30 octobre 1938. Le pas encore immense Orson Welles est à la tête du Mercury Theatre on Air, un programme de dramatiques radiophoniques produit par CBS pour son réseau naissant d'auditeurs. La radio est encore un média récent (CBS Radio elle-même n'a que deux ans d'existence), et elle entre peu à peu en concurrence frontale avec la presse écrite. Mais ici, c'est de divertissement qu'il s'agit ; Orson Welles et sa troupe offrent au public équipé des adaptations d’œuvres célèbres telles que Dracula ou Le comte de Monte Cristo.
En ce 30 octobre, c'est une adaptation de La guerre des Mondes d'HG Wells que propose le Mercury Theatre on Air. Contrairement à la légende, pas vraiment de canular ici, le programme débutait, comme tous ses devanciers, par le générique habituel et l'annonce indiquant qu'allait suivre une adaptation de La guerre des mondes. Suivait une heure de programme, conçu par Orson Welles comme le live radio d'une invasion extraterrestre en train de se dérouler aux USA en 1938.
L'émission était particulièrement réaliste, voire angoissante pour un auditoire qui ne maîtrisait pas encore les codes de la radio et dont, surtout, une partie avait pris l'émission en cours de route. Elle provoqua un vent de panique (la police se déplaça même dans les studios CBS pour en demander l'interruption), certains auditeurs prenant l'émission pour argent comptant, d'autres croyant qu'on y racontait une invasion allemande en cours ; l'époque était à l'inquiétude. Il faut néanmoins dire pour être exact que la « panique » fut limitée et qu'elle correspond plus à une légende qu'à une réalité observable.
Il n'en reste pas moins qu'au début de l'album, il semble bien que, dans la ville épicentre du récit, un père de famille terrorisé par l'émission ait tué sa femme et tenté de tuer son fils avant de se suicider.
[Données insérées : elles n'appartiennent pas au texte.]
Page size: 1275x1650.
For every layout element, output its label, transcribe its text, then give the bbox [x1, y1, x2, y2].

CBS, inquiète des conséquences judiciaires d'une éventuelle mise en cause, décide de lancer une contre-enquête en envoyant sur place Douglas Burroughs, son meilleur journaliste, un homme expérimenté en passe d'abandonner le métier pour devenir écrivain.
Derrière l'histoire évidente et racoleuse que développe une jeune journaliste locale en mal de notoriété, Burroughs va travailler vraiment, vérifier, recouper, jusqu'à découvrir une vérité bien plus sordide, sur fond de ségrégation raciale, de violence sexuelle, et d'omerta.
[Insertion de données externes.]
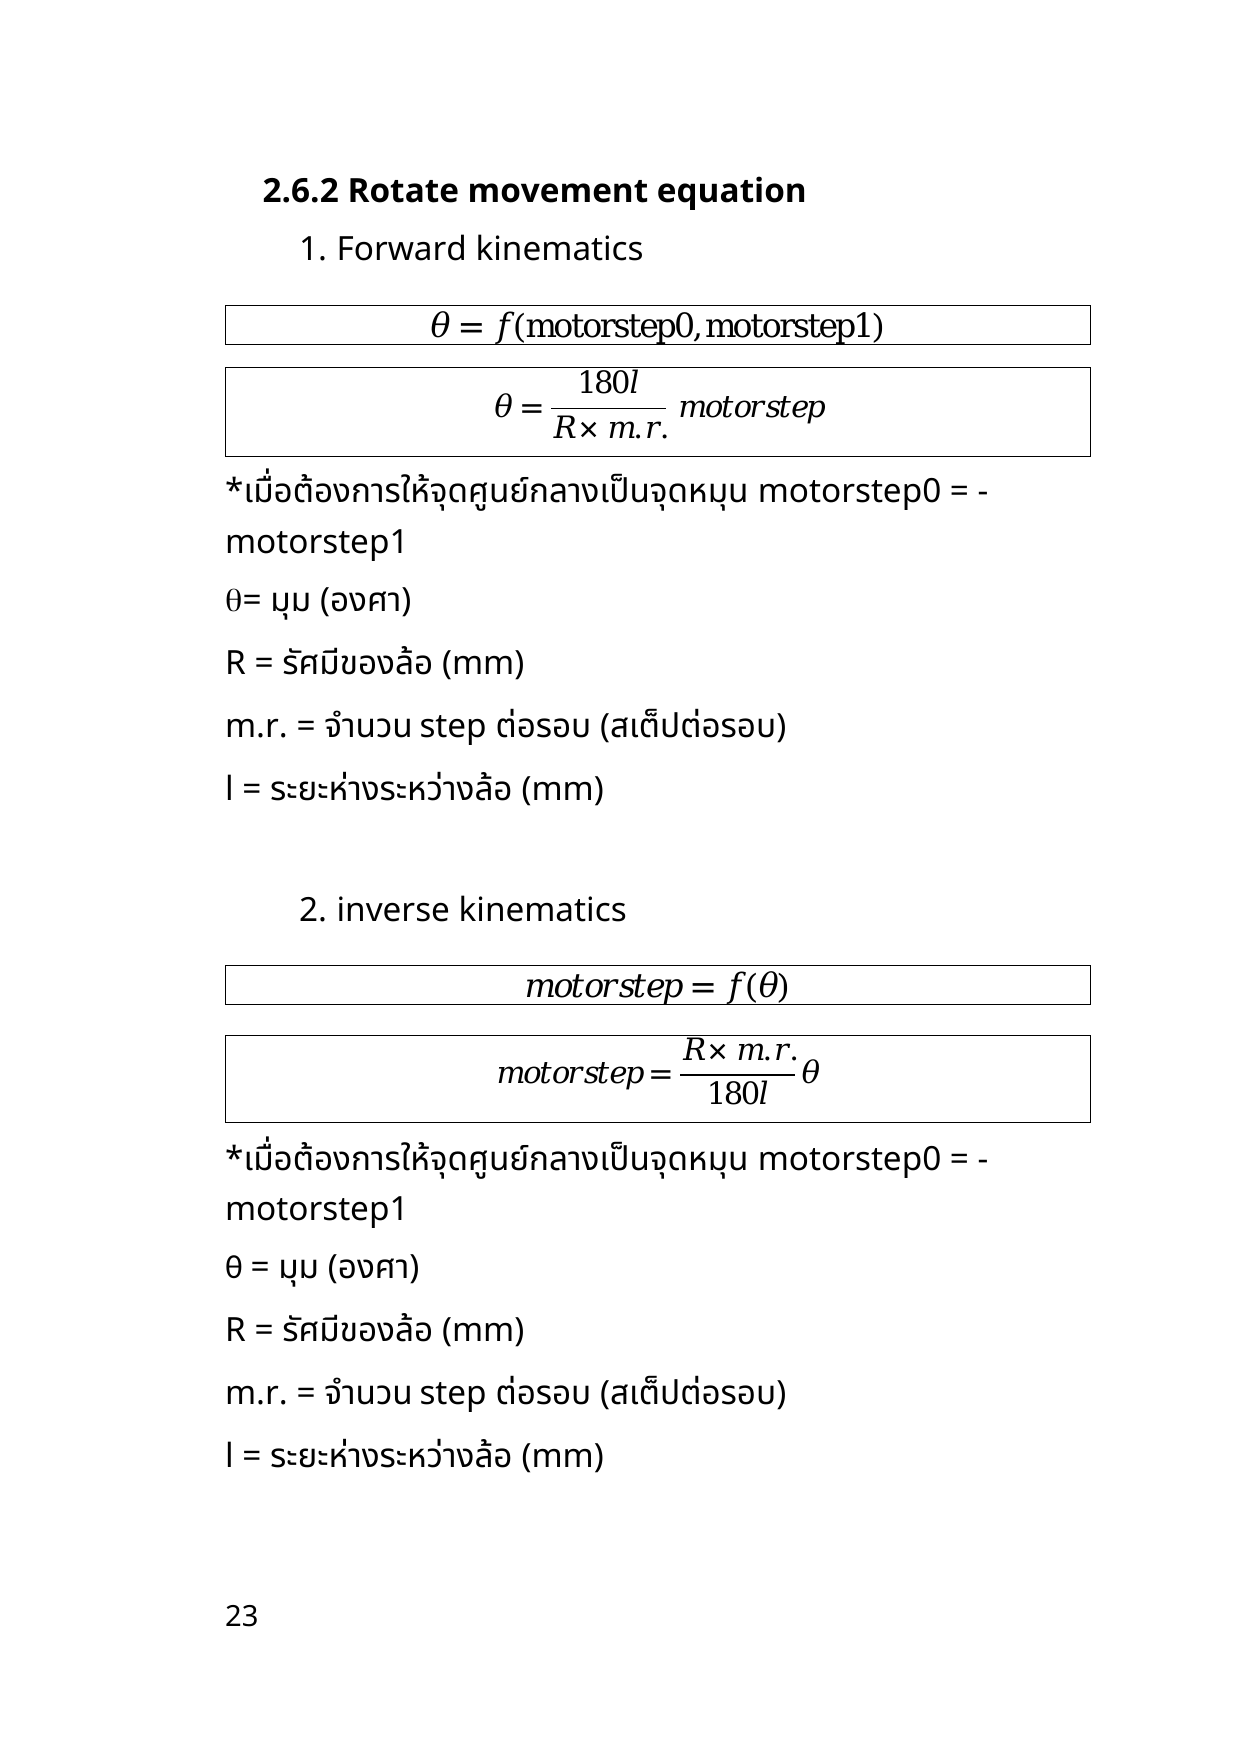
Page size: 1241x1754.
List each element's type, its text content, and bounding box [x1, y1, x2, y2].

Avec "A Fake Story" (adapté du roman éponyme de Burroughs), Laurent Galandon livre une histoire passionnante, tortueuse à souhait, qui joue avec l'écart entre ce qui semble évident et ce qui est réel. Elle interroge, en temps de fake news triomphantes, notre rapport à la réalité et appelle à se méfier de sa transcription par des médias par fois trop prompts à sauter aux conclusions. Elle montre ainsi l'importance capitale d'une rigueur journalistique trop souvent absente du monde concurrentiel de la presse, un monde guidé, hélas, par la quête éperdue du scoop (comme Bourdieu l'a montré dans "Sur la télévision"), même et surtout quand les moyens d'investigation sont limités. Elle montre enfin, hélas encore, les limites du pouvoir de la vérité quand celle-ci s'oppose aux préjugés ou aux biais de confirmation. Il ne suffit pas de dire le vrai pour faire disparaître les préjugés, les journalistes spécialistes de fact-checking en savent quelque chose (on peut lire à ce propos le très récent "J'ai vu naître le monstre" de Samuel Laurent).
Cette histoire est très joliment illustrée par Jean-Denis Pendanx, dans un style pastel doux qui colle autant à l'Amérique rurale des années 30 qu'à la New York des seventies qui clôt l'album. On regrettera juste un ou deux moments où les visages sont moins identifiables.
Album de mise en abyme sur une fake news engendrant une fake news, il est encore plus vicieux que cela car (sélectionner dessous si on veut se spoiler) :
Pas plus que l'attaque martienne ou le meurtre suivi de suicide, ni le roman, ni Douglas Burroughs n'existent.